Lisbonne : une capitale contrastée et colorée
Comme Naples, Lisbonne est une ville pleine de contrastes et haute en couleurs. Des azulejos et vieux pavés du centre historique aux architectures futuristes du Parc des Nations (construit pour l’Exposition universelle) en passant par les monuments grandioses de Belém, la capitale portugaise ne manque pas de bons spots pour les photographes.

La ville aux 7 collines
Il vous faudra cependant de bonnes chaussures pour gravir puis redescendre les rues escarpées. Ce n’et pas pour rien qu’on surnomme Lisbonne « la ville aux 7 collines« .
À moins que vous préfériez vous amuser à photographier et explorer les différents modes de transport lisboètes : tram, funiculaire, téléphérique, tuk-tuk, métro et train.
Dans le centre historique de Lisbonne
L’Elevador de Santa Justa
L’Elevador de Santa Justa est un des monuments incontournables de Lisbonne. Construit au début du 20e siècle, il relie le quartier de Baixa (ville basse) aux quartiers du Chiado et du Bairro Alto (ville haute). La légende raconte que Raoul Mesnier du Ponsard, son concepteur, a été l’élève de Gustave Eiffel. Aucune preuve ne vient l’étayer, mais il a probablement été inspiré par la Tour Eiffel pour la réalisation de cet ascenseur.
En dehors de son intérêt architectural, l’Elevador offre un panorama spectaculaire, à 360° sur le centre historique de Lisbonne. C’est donc un lieu prisé des photographes. Et pas seulement pour photographier les toits de Lisbonne. Avec ses dentelles de métal qui la décorent, la plateforme au sommet de l’ascenseur est un spot parfait pour la photo de rue.
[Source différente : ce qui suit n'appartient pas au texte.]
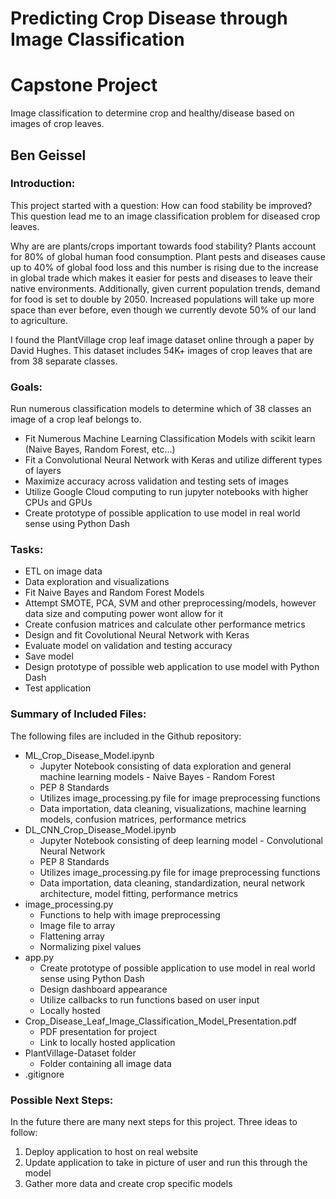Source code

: # **Predicting Crop Disease through Image Classification**
# Capstone Project
Image classification to determine crop and healthy/disease based on images of crop leaves.

## Ben Geissel

### Introduction:
This project started with a question: How can food stability be improved? This question lead me to an image classification problem for diseased crop leaves.

Why are are plants/crops important towards food stability? Plants account for 80% of global human food consumption. Plant pests and diseases cause up to 40% of global food loss and this number is rising due to the increase in global trade which makes it easier for pests and diseases to leave their native environments. Additionally, given current population trends, demand for food is set to double by 2050. Increased populations will take up more space than ever before, even though we currently devote 50% of our land to agriculture.

I found the PlantVillage crop leaf image dataset online through a paper by David Hughes. This dataset includes 54K+ images of crop leaves that are from 38 separate classes.

### Goals:
Run numerous classification models to determine which of 38 classes an image of a crop leaf belongs to.
- Fit Numerous Machine Learning Classification Models with scikit learn (Naive Bayes, Random Forest, etc...)
- Fit a Convolutional Neural Network with Keras and utilize different types of layers
- Maximize accuracy across validation and testing sets of images
- Utilize Google Cloud computing to run jupyter notebooks with higher CPUs and GPUs
- Create prototype of possible application to use model in real world sense using Python Dash

### Tasks:
- ETL on image data
- Data exploration and visualizations
- Fit Naive Bayes and Random Forest Models
- Attempt SMOTE, PCA, SVM and other preprocessing/models, however data size and computing power wont allow for it
- Create confusion matrices and calculate other performance metrics
- Design and fit Covolutional Neural Network with Keras
- Evaluate model on validation and testing accuracy
- Save model
- Design prototype of possible web application to use model with Python Dash
- Test application

### Summary of Included Files:
The following files are included in the Github repository:
- ML_Crop_Disease_Model.ipynb
    - Jupyter Notebook consisting of data exploration and general machine learning models
          - Naive Bayes
          - Random Forest
    - PEP 8 Standards
    - Utilizes image_processing.py file for image preprocessing functions
    - Data importation, data cleaning, visualizations, machine learning models, confusion matrices, performance metrics
- DL_CNN_Crop_Disease_Model.ipynb
    - Jupyter Notebook consisting of deep learning model
          - Convolutional Neural Network
    - PEP 8 Standards
    - Utilizes image_processing.py file for image preprocessing functions
    - Data importation, data cleaning, standardization, neural network architecture, model fitting, performance metrics
- image_processing.py
   - Functions to help with image preprocessing
   - Image file to array
   - Flattening array
   - Normalizing pixel values
- app.py
   - Create prototype of possible application to use model in real world sense using Python Dash
   - Design dashboard appearance
   - Utilize callbacks to run functions based on user input
   - Locally hosted
- Crop_Disease_Leaf_Image_Classification_Model_Presentation.pdf
   - PDF presentation for project
   - Link to locally hosted application
- PlantVillage-Dataset folder
   - Folder containing all image data
- .gitignore

### Possible Next Steps:
In the future there are many next steps for this project. Three ideas to follow:
1. Deploy application to host on real website
2. Update application to take in picture of user and run this through the model
3. Gather more data and create crop specific models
Baixa : tourisme et vie quotidienne
Baixa est sans doute le quartier que vous découvrez en premier quand vous arrivez en train à Lisbonne. Reconstruit après le tremblement de terre de 1755, c’est un quartier élégant et animé. On y trouve plusieurs monuments (dont le célèbre Arco Triumfal de Rua Augusta ou l’Elevador de Santa Justa), des musées, des restos et des boutiques.
C’est à Baixa que l’on trouve la Rua Augusta, une large promenade entourée de restos et de boutiques, prisée des touristes.
C’est donc un quartier commerçant et touristiques, où l’on peut s’amuser à photographier les belles architectures, les touristes ou des scènes de la vie quotidienne.

Vers le Chiado
Dans le quartier de Baixa, la rua Garrett monte vers le Chiado. C’est une avenue emblématique de Lisbonne où l’on trouve des boutiques de luxe et des cafés.

Le zoo : une oasis photogénique au coeur de Lisbonne
Le zoo de Lisbonne est un des plus beaux zoos d’Europe. Il est situé au coeur de la ville, dans le quartier de Sete Rios. Il est très facilement accessible en train ou en métro.
J’ai adoré le téléphérique qui traverse le zoo et qui permet d’admirer (et de photographier) les animaux en vue plongeante.
Mais c’est devant ce vieux monsieur assoupi sur son banc, à la sortie du zoo, que j’ai pris ma photo favorite de cette journée.

Funiculaires et téléphériques
Le funiculaire da Bica : historique, photogénique et… pratique
À Lisbonne, les trois funiculaires sont bien plus que des moyens de transport, ce sont des institutions historiques ! Comme l’Elevador de Santa Justa, ils ont été conçus par l’ingénieur Raoul Mesnier du Ponsard et sont classés monuments nationaux depuis 2002.
Les trois funiculaires ont chacun leur personnalité, mais c’est sans doute l’Ascensor da Bica qui est le plus photogénique. Il relie le quartier de Bica, au bas du Bairro Alto) à celui de Cais do Sodre (et donc la gare), à travers la Rua da Bica de Duarte Belo, une rue très pentue mais pittoresque. C’est donc un moyen rapide et facile de se déplacer.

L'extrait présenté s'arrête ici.